Copy out the data word for word. The images are not part of the copy.

**DATA SECTION**
╭──
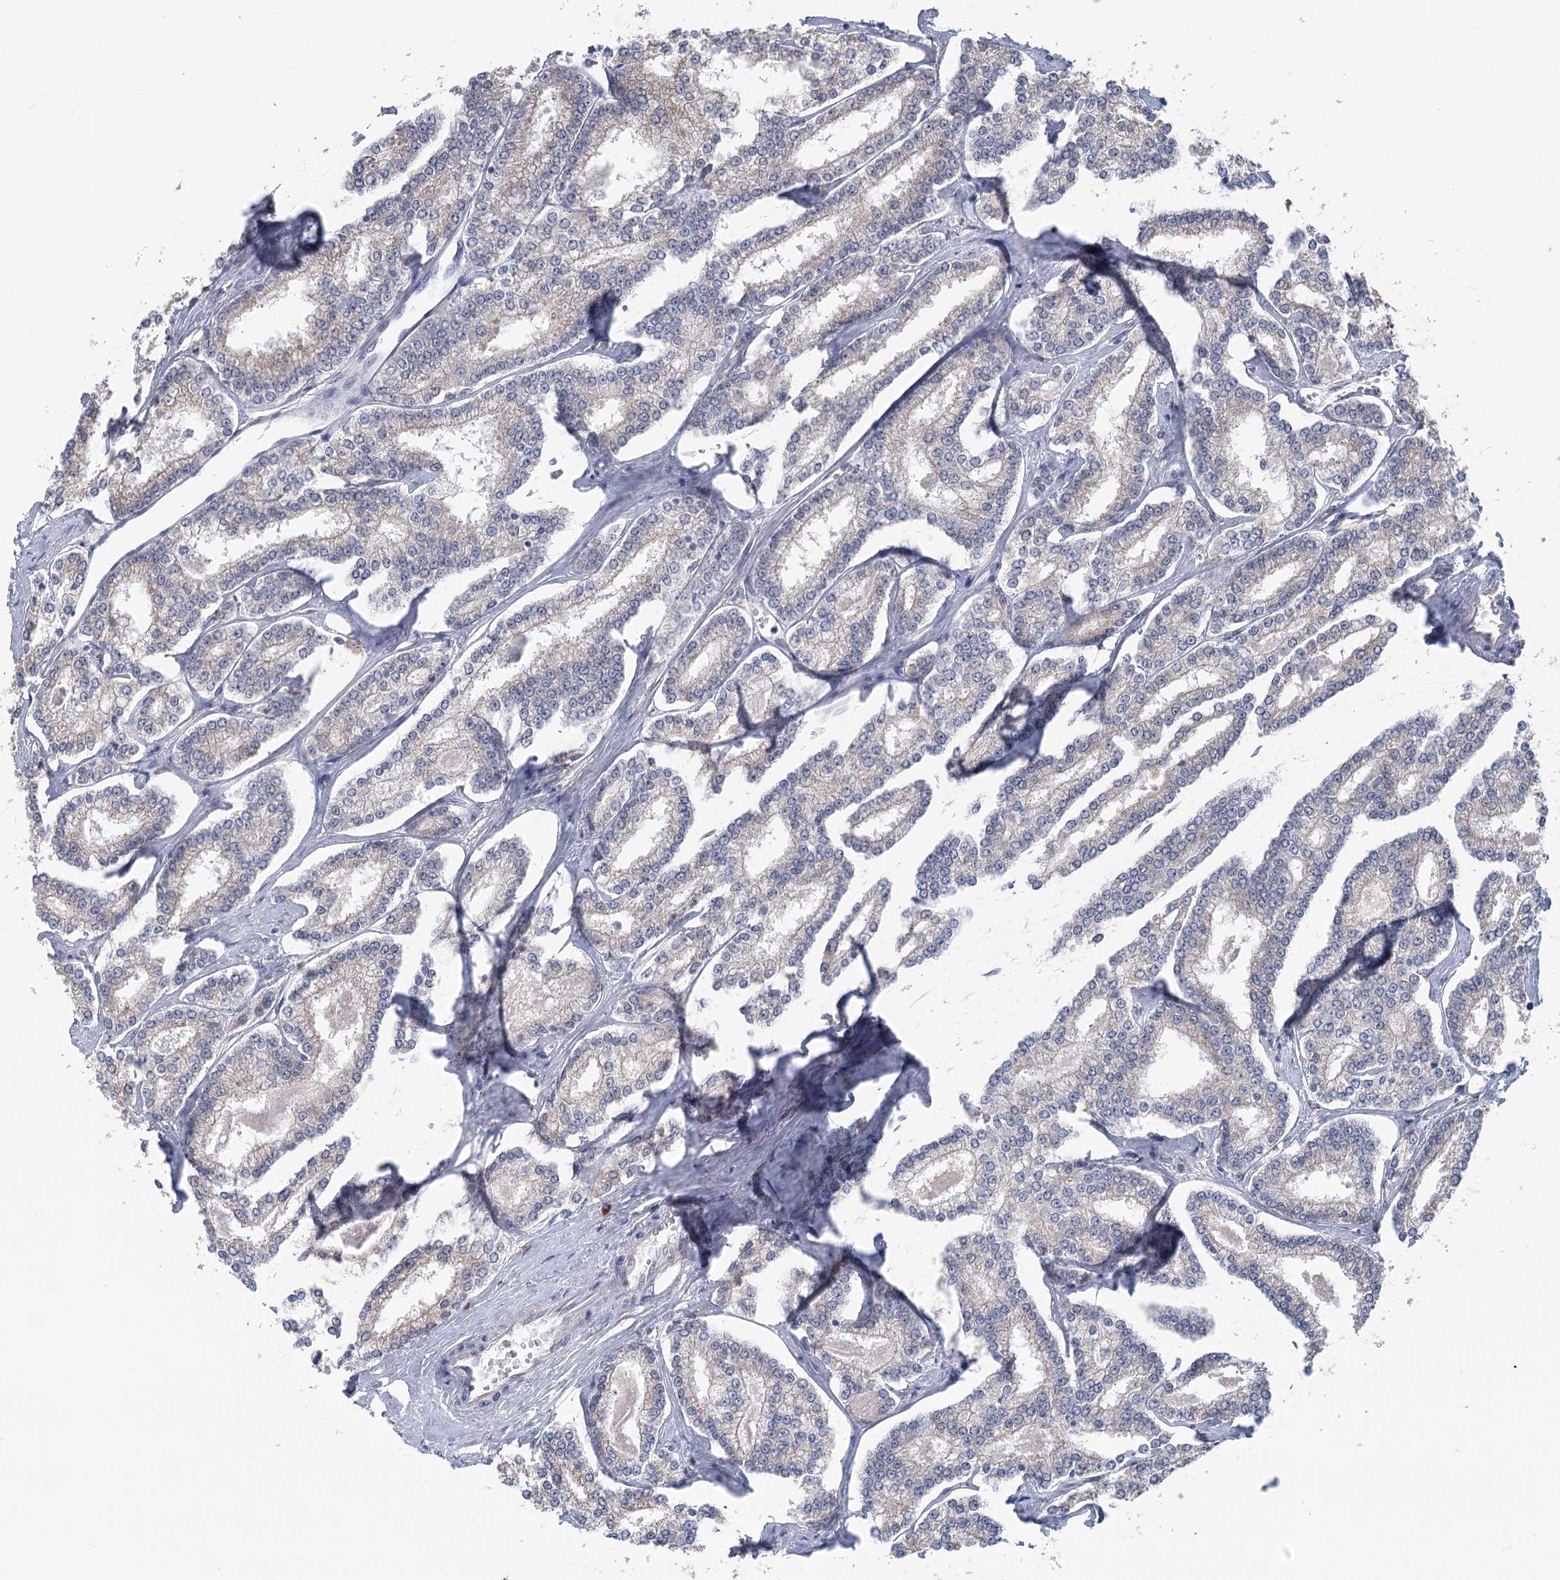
{"staining": {"intensity": "weak", "quantity": "<25%", "location": "cytoplasmic/membranous"}, "tissue": "prostate cancer", "cell_type": "Tumor cells", "image_type": "cancer", "snomed": [{"axis": "morphology", "description": "Normal tissue, NOS"}, {"axis": "morphology", "description": "Adenocarcinoma, High grade"}, {"axis": "topography", "description": "Prostate"}], "caption": "Immunohistochemical staining of prostate adenocarcinoma (high-grade) shows no significant positivity in tumor cells.", "gene": "METTL24", "patient": {"sex": "male", "age": 83}}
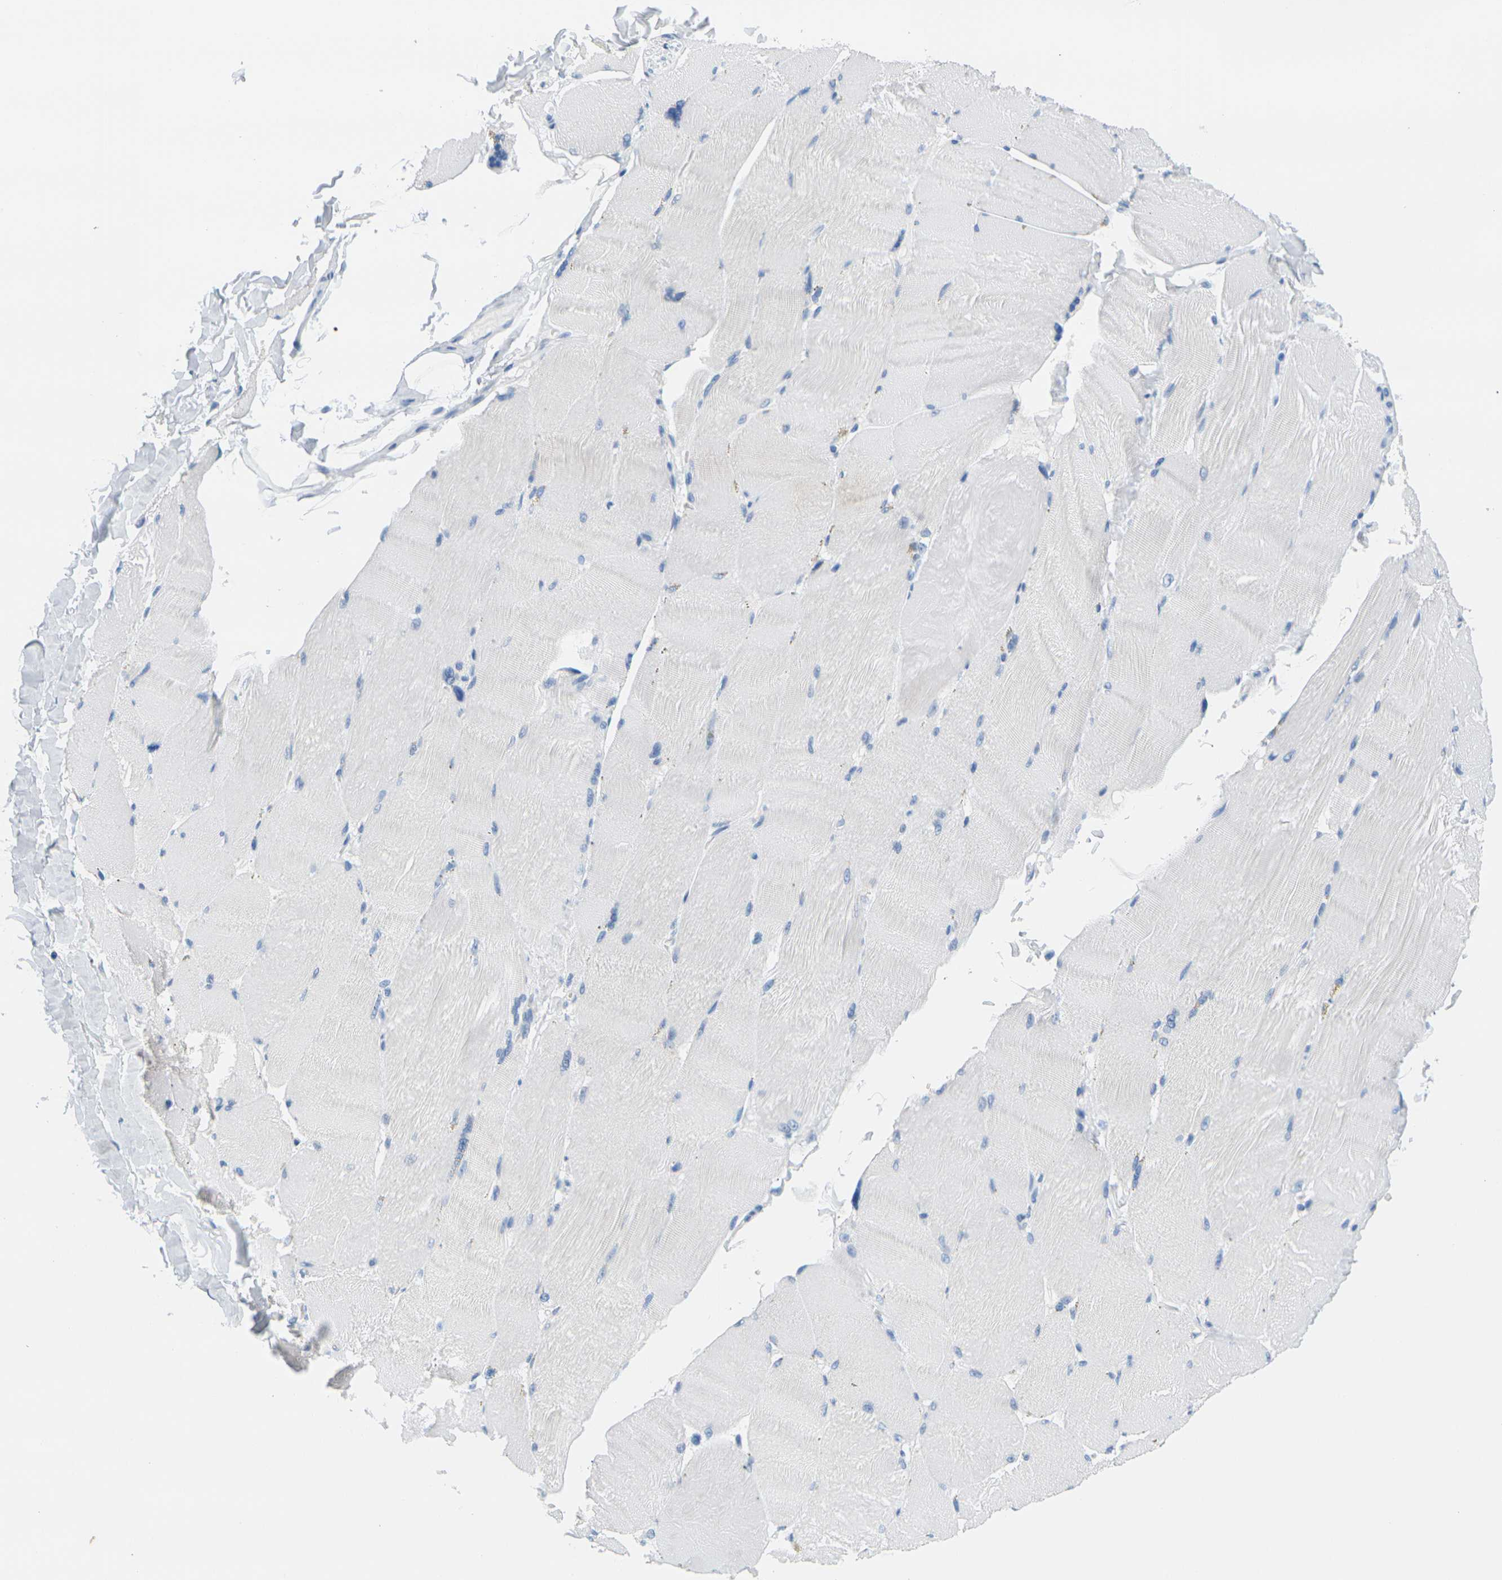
{"staining": {"intensity": "negative", "quantity": "none", "location": "none"}, "tissue": "skeletal muscle", "cell_type": "Myocytes", "image_type": "normal", "snomed": [{"axis": "morphology", "description": "Normal tissue, NOS"}, {"axis": "topography", "description": "Skin"}, {"axis": "topography", "description": "Skeletal muscle"}], "caption": "The histopathology image displays no significant expression in myocytes of skeletal muscle. The staining is performed using DAB brown chromogen with nuclei counter-stained in using hematoxylin.", "gene": "CTAG1A", "patient": {"sex": "male", "age": 83}}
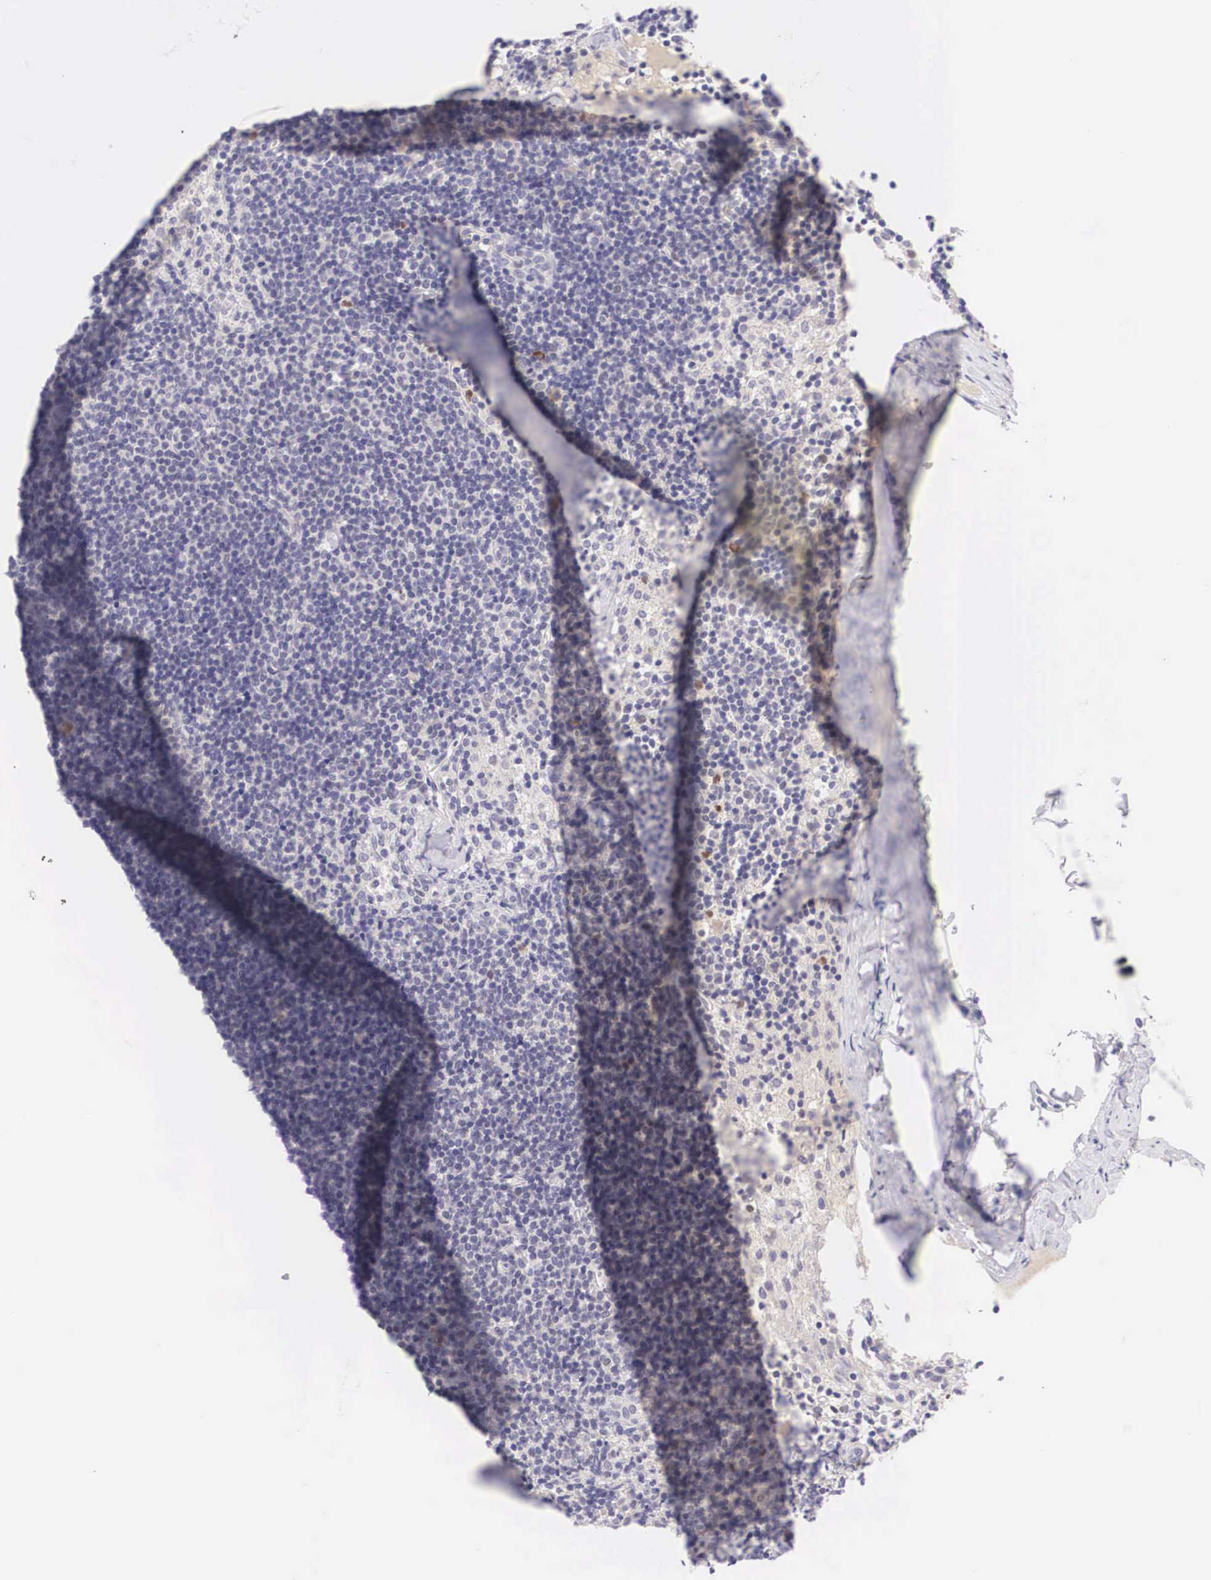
{"staining": {"intensity": "moderate", "quantity": "25%-75%", "location": "nuclear"}, "tissue": "lymph node", "cell_type": "Germinal center cells", "image_type": "normal", "snomed": [{"axis": "morphology", "description": "Normal tissue, NOS"}, {"axis": "topography", "description": "Lymph node"}], "caption": "A brown stain highlights moderate nuclear positivity of a protein in germinal center cells of unremarkable human lymph node. (DAB IHC, brown staining for protein, blue staining for nuclei).", "gene": "BCL6", "patient": {"sex": "female", "age": 35}}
╰──
**REPLY TO THE TASK**
{"staining": {"intensity": "weak", "quantity": "<25%", "location": "cytoplasmic/membranous"}, "tissue": "prostate cancer", "cell_type": "Tumor cells", "image_type": "cancer", "snomed": [{"axis": "morphology", "description": "Normal tissue, NOS"}, {"axis": "morphology", "description": "Adenocarcinoma, High grade"}, {"axis": "topography", "description": "Prostate"}], "caption": "Immunohistochemical staining of prostate adenocarcinoma (high-grade) shows no significant positivity in tumor cells.", "gene": "METTL24", "patient": {"sex": "male", "age": 83}}
{"staining": {"intensity": "negative", "quantity": "none", "location": "none"}, "tissue": "skeletal muscle", "cell_type": "Myocytes", "image_type": "normal", "snomed": [{"axis": "morphology", "description": "Normal tissue, NOS"}, {"axis": "topography", "description": "Skin"}, {"axis": "topography", "description": "Skeletal muscle"}], "caption": "The histopathology image displays no significant expression in myocytes of skeletal muscle. The staining is performed using DAB brown chromogen with nuclei counter-stained in using hematoxylin.", "gene": "CTAG1A", "patient": {"sex": "male", "age": 83}}
{"staining": {"intensity": "moderate", "quantity": "25%-75%", "location": "nuclear"}, "tissue": "lymph node", "cell_type": "Germinal center cells", "image_type": "normal", "snomed": [{"axis": "morphology", "description": "Normal tissue, NOS"}, {"axis": "topography", "description": "Lymph node"}], "caption": "A brown stain highlights moderate nuclear positivity of a protein in germinal center cells of unremarkable human lymph node. (DAB IHC, brown staining for protein, blue staining for nuclei).", "gene": "BCL6", "patient": {"sex": "female", "age": 35}}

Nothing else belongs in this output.